Est-il légitime dénommer comme « abrutis » les nihilistes et les relativistes ? S’agit-il d’une insulte ou d’un compliment virtuel ? Mais on est pas tous des abrutis ?

Assez souvent (trop ?) j’utilise l’adjectif au pluriel « abrutis » pour définir l’océan de nos contemporaines qui, en refusant leur condition ontologique de créatures, nient leur appartenance transcendante à Dieu. Le fait de revendiquer activement la supposée autonomie présumée et présomptueuse de toute dépendance, d’autosatisfaction comme créateurs tout puissants alors qu’on vient tous de naître en attendant de devenir poussière, ne peut que diminuer la beauté stupéfiante de chacun. Cette diminution certaine, cette soustraction à la nature, à la réalité existentielle, ne peut être située que dans un processus falsificateur du vrai : donc, d’abrutissement.
L’homme contemporain qui oublie dans la continuité son origine, qui se laisse ainsi flatter dans l’idée réductive de sa soi-disant puissance technoscientifique, est déjà devenu moins beau. Le fait de le constater, de le saisir dans cette falsification primaire, de le décrire en train de maquiller son existence intrinsèque, c’est juste le rappeler à sa réelle dimension splendide et intangible de perfection unique. Son premier acte qui devrait être de reconnaissance émerveillée et heureuse d’avoir été arraché au néant pour être livré à une existence éternelle pleine de sens et de possibilités infinies, est habituellement nié par une idéologie qui annihile toute signification possible dans une réification, une chosification, de toute la réalité. Celle-ci, par contre, rappelle toujours à plus qu’à soi-même. À une « altérité » supérieure et incomparablement plus belle.
L’abrutissement n’est que la négation, même explicite, de cette vérité religieuse irréductible.

Parler d’abrutis pour raconter nos congénères dégradés, consciemment (athéistes) ou inconsciemment (superficiellement réductionnistes et relativistes), c’est comme pro-voquer, rappeler à une vocation trahie, à une beauté maltraitée, à une vérité méconnue ou salie, déshonorée.
Certes, habituellement, utiliser l’épithète abrutis sonne comme une insulte facile et gratuite. Mais si on y pense bien, on ne peut qu’apprécier la petite brimade fraternelle ou paternelle pour la faute la plus commune de tout homme, celle dans laquelle on tombe cent fois par jour et qui nous fait reconnaître dans notre petite et fragile humanité. On est tous, de ce point de vue, des abrutis. Nous les chrétiens appelons cela tout simplement le péché. On est tous des pécheurs et des pécheresses.

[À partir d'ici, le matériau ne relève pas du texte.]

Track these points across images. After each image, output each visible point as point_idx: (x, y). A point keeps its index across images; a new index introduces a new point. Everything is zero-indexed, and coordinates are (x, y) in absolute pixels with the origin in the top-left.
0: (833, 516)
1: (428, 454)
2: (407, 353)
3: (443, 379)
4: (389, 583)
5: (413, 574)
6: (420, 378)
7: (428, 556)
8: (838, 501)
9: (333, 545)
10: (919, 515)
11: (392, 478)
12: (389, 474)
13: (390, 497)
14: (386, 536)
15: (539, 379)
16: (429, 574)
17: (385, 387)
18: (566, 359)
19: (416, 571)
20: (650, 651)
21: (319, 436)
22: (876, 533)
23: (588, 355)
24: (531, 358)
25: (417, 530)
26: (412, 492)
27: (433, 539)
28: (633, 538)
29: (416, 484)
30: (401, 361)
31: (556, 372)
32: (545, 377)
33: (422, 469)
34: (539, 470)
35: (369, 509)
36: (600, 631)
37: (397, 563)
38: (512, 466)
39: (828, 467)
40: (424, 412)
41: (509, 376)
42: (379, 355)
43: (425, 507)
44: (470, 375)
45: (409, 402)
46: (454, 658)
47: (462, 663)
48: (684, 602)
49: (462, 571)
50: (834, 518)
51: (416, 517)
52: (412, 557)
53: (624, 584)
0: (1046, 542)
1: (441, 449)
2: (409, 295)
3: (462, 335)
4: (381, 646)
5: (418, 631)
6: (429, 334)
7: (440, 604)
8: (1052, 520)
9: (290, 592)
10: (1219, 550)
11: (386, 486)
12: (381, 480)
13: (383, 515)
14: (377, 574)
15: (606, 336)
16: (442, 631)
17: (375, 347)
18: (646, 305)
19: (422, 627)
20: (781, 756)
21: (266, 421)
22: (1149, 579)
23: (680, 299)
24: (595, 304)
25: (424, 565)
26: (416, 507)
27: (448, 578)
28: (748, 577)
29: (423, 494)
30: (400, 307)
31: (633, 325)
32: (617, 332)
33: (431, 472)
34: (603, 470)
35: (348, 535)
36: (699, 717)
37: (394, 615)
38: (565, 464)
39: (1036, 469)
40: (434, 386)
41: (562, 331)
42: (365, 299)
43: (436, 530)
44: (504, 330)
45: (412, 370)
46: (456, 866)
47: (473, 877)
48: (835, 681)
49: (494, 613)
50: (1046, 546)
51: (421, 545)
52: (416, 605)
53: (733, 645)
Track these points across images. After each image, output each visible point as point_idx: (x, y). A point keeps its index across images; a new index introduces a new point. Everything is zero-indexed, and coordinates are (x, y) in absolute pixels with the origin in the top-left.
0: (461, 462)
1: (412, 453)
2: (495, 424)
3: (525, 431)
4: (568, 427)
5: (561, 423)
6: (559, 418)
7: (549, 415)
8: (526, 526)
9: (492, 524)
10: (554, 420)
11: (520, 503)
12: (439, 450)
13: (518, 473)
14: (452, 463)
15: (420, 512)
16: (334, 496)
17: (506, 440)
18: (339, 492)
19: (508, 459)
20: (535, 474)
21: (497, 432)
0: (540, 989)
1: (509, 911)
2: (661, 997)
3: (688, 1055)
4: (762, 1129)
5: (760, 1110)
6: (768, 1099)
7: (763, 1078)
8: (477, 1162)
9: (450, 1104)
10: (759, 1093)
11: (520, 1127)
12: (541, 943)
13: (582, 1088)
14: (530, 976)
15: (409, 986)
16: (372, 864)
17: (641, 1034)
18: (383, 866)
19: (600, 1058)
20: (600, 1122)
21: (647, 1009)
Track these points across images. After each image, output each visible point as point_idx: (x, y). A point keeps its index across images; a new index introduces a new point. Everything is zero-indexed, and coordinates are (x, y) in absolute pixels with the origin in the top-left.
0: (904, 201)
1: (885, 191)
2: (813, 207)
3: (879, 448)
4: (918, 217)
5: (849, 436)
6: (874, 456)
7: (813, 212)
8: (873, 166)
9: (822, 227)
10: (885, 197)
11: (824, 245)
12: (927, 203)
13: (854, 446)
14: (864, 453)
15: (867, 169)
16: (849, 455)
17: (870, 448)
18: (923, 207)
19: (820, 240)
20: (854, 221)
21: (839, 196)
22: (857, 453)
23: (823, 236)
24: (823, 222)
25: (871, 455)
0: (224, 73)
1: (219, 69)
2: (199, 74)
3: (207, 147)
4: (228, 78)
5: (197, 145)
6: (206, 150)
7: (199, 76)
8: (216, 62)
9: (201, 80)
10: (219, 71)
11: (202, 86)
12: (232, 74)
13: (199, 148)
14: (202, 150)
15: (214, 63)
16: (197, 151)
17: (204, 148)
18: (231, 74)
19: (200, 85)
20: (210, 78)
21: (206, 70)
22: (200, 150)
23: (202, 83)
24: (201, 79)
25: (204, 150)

C’est avec le mot abrutissement que j’ai commencé mon lexique de 275 mots, dans mos dernier essai publié en 2013 comme troisième de ma petite trilogie de livres sur le travail. Le dernier que j’ai choisi a été emblématiquement welfare comme pour mettre en évidence la vérité du rapport éternel entre un certain effet et la cause. Il faudrait toujours aimer l’Église, ne fût-ce que pour ce rappel constant qu’elle fait à la vérité, qui presque jamais est consensuelle, plaisante et « populaire ». Que on se souvienne également des mots, même apparemment désagréables, que père Giussani avait prononcé à un congrès sur Leopardi, dans sa ville natale de Recanati : « Cher Leopardi, toi tu t’es trompé dans le concept de raison. Ton concept de raison a été détruit car il était engourdi »*. Et, on sait, qu’il avait été invité à cette célébration léopardienne comme un des plus grands admirateurs et divulgateurs du poète-philosophe le plus grand de la modernité culturelle (non seulement italienne), juste après Dante. De surcroît, il avait situé cette interpellation familière à son arrivée au Paradis, après un siècle et demi, où il avait placé, tout de même, la grand intellectuel non vraiment croyant mais cultivant au plus haut degré le sens religieux.
Celui qui affirme donc la vérité, toujours la vérité, a droit à l’immanquable miséricorde : mêmes les abrutis relativistes, c’est-à-dire tous, devraient être d’accord.

 

*Cette citation est tirée du dernier numéro de novembre de Traces, la revue en plusieurs langues de Communion et Libération.